Saturday 14 November 2015

Why does Leigh's attitude change by the end of Beverly Cleary's Dear Mr. Henshaw?

In Beverly Cleary's Dear Mr. Henshaw, Leigh's attitude changes toward the end of the book due to excellent advice he receives from Mr. Fridley, the school custodian.

By February, Leigh is so brokenhearted by his father's treatment that he feels he has to take it out his anger on someone. He tries to seek revenge on the lunch thief by kicking any lunch he comes across down the school hall. Mr. Fridley stops him and says, "I don't want to see a boy like you get into trouble, and that's where you're headed" ("Tuesday, February 6"). When Leigh responds by complaining about not having any friends, Mr. Fridley tells him he "scowls all the time," which isn't very friendly, and tells him he is so wrapped up in his own problems that he's forgetting to notice everyone around him has problems. Mr. Fridley then says, to overcome Leigh's problems, he's "gotta think positively."

It is at this point in the story that Leigh begins to think positively.

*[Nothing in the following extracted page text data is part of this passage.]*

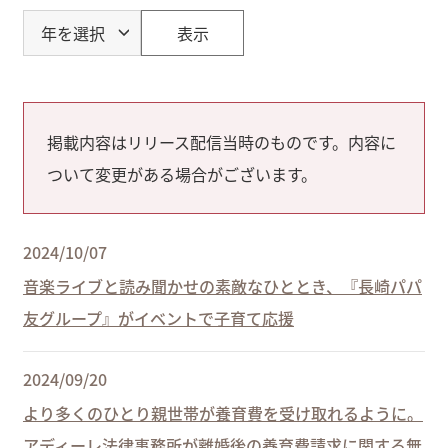
表示
掲載内容はリリース配信当時のものです。内容に
ついて変更がある場合がございます。
2024/10/07
音楽ライブと読み聞かせの素敵なひととき、『長崎パパ
友グループ』がイベントで子育て応援
2024/09/20
より多くのひとり親世帯が養育費を受け取れるように。
アディーレ法律事務所が離婚後の養育費請求に関する無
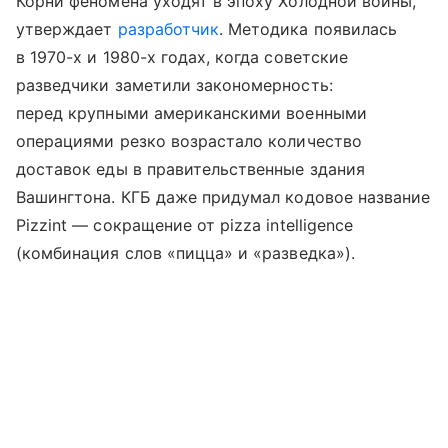
Корни феномена уходят в эпоху Холодной войны,
утверждает
разработчик
. Методика появилась
в 1970-х и 1980-х годах, когда советские
разведчики заметили закономерность:
перед крупными американскими военными
операциями резко возрастало количество
доставок еды в правительственные здания
Вашингтона. КГБ даже придумал кодовое название
Pizzint — сокращение от pizza intelligence
(комбинация слов «пицца» и «разведка»).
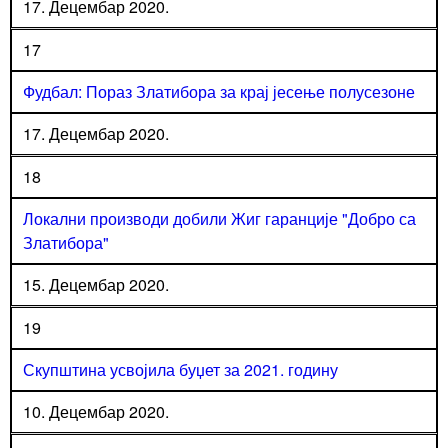
17. Децембар 2020.
17
Фудбал: Пораз Златибора за крај јесење полусезоне
17. Децембар 2020.
18
Локални производи добили Жиг гаранције "Добро са
Златибора"
15. Децембар 2020.
19
Скупштина усвојила буџет за 2021. годину
10. Децембар 2020.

First, he is made happy when he sees swarms of beautiful monarch butterflies in a butterfly tree park. Then, he thinks positively by rigging an alarm inside of his lunchbox. The rigged lunchbox fails to catch the thief but helps Leigh make friends because the whole school is very impressed with his invention.

He even begins thinking positively about the lunch thief because he no longer cares to find out who the thief is; he realizes he no longer wants to judge the thief:


Maybe he was just somebody whose mother packed bad lunches—jelly sandwiches on that white bread that tastes like Kleenex. Or maybe he had to pack his own lunches and there was never anything good in the house to put in them. . . I'm not saying robbing lunches is right. I am saying I'm glad I don't know who the thief was, because I have to go to school with him ("Thursday, March 15").



Leigh also develops a more positive attitude about his father. Though he still misses his father and feels hurt, he has come to accept that his father will disappoint him and cannot be relied on. He has also begun to feel compassion for his father out on the lonely road, which is why Leigh tells his father he can keep Bandit once Bandit has been found and returned to Leigh.